Выявление «махновских бандитов» и «их пособников», а также «кулацких элементов» проводилось элементарно. И на этот счет тиражировались описания примерных случаев и инструкции. В захваченном селе бралась группа заложников — и если крестьяне не выдавали тех, кого от них требовали: заложников расстреливали тут же, посреди деревни, всем на страх. Затем отбирали вторую группу — и все повторялось. Особо инструкции подчеркивали, что практически не было случаев, чтоб на грани третьего расстрела — да не выдавали кого надо.
Особо же «злостные» селения уничтожались поголовно. А как очаги классово чуждой заразы — борьба с «эпидемией».
(Так «расказачивание» с поголовным иногда уничтожением станиц началось после того, как в начале 1918 года в армии Сиверса, преследующей жалкую еще и крошечную Добровольческую белую, взбунтовались донские и кубанские казаки: пошедшие воевать против «гнета царя и помещиков, чтоб не вернулись», они были возмущены карательными акциями против мирного населения.)
Любуйтесь обычным отрядом, условно-средним. Рота латышских стрелков, отделение китайцев-пулеметчиков, еврей-комиссар и командует городской пролетарий с искаженным от умственного усилия лицом: он передовее всех и проводит революционное насилие ради счастья. А народишко в деревне, давно привыкший к разнообразным реквизициям и грабежам, все не может постичь, как это взаправду можно расстреливать неповинных людей ни за что, требуя выдать то, чего нет в деревне!

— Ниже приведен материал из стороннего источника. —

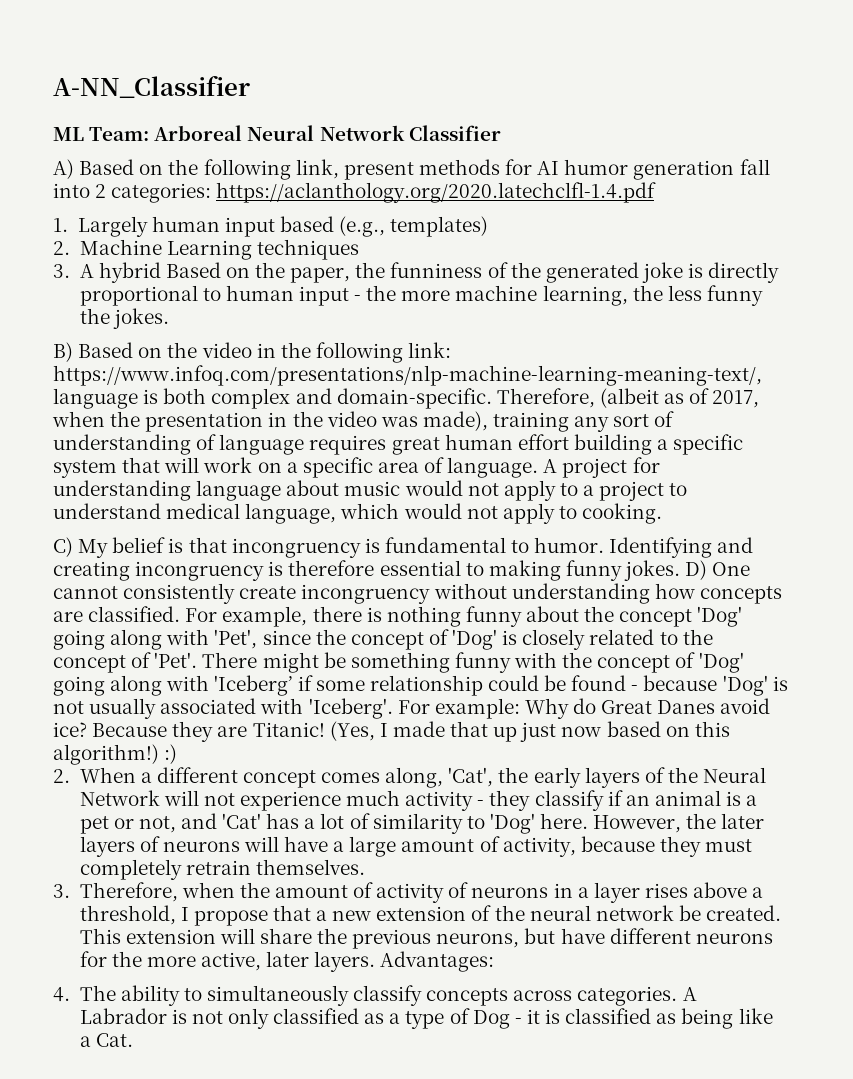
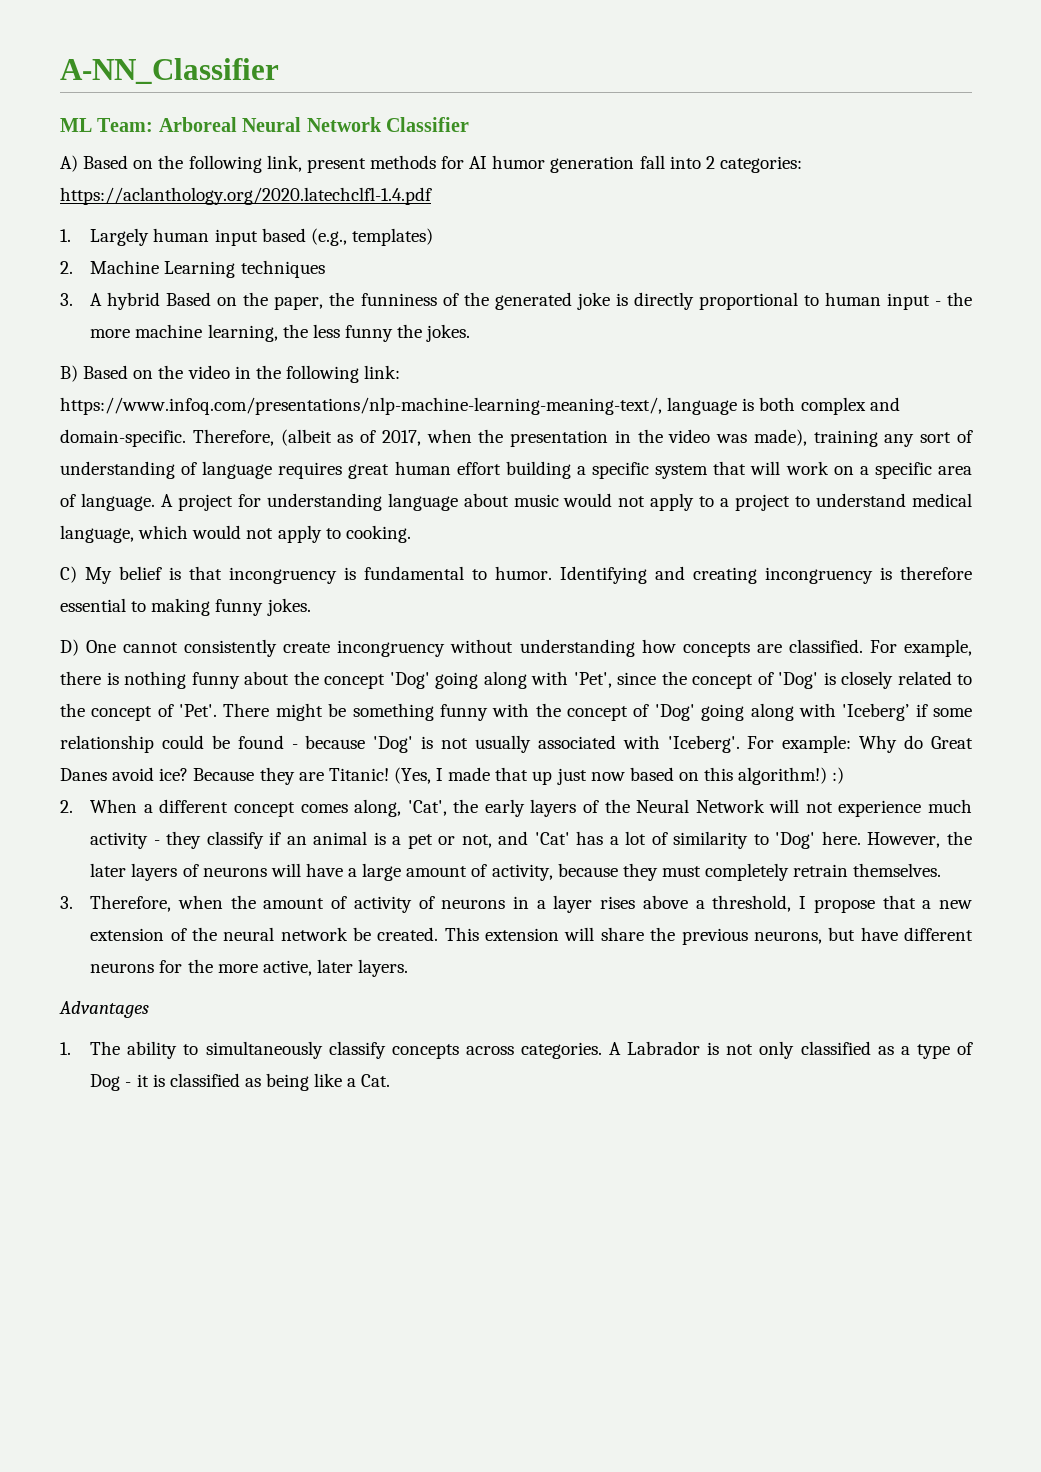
(681, 570) none -> (311, 607) //
[380,951,495,972] [53,987,70,1002] Advantages: // 4. -> [59,1001,149,1018] [60,1042,71,1055] // Advantages // 1.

— Чтоб на сто верст в округе и сто лет вперед и думать не смели о сопротивлении! — энергично взмахивал кулачком Ленин в Кремле. — И обязательно вешать человек сто из кулачества! («И побольше расстреливать!» — шли вслед записки и телеграммы.)
…Вот так и ехало несколько конных и оружных, и наскочили на продотряд в деревне, и ворвались со стрельбой, успев застрелить и срубить нескольких и крича выстроенным под пулеметом людям отбирать оружие и бить гадов.
Истребив скоропалительно самоявленных спасителей, двоих взяли ненадолго в плен:
— Ну? Откуда взялись, кто такие?
— Я Махно! — Гришка выставил ногу, расправил плечи, сплюнул. — А будем мы — сами знаете хто. Революционеры, анархокоммунисты и верные защитники трудового народа. Который вы, злобное большевистское отродье, грабите и убиваете.
— Не надо анархической пропаганды, — попросил латыш, командир взвода, косясь на трупы комиссара с разрубленной шеей и командира с пулевым отверстием над ухом. — Вы нам и нужны. Подвиньтесь сюда, да, так. Огонь!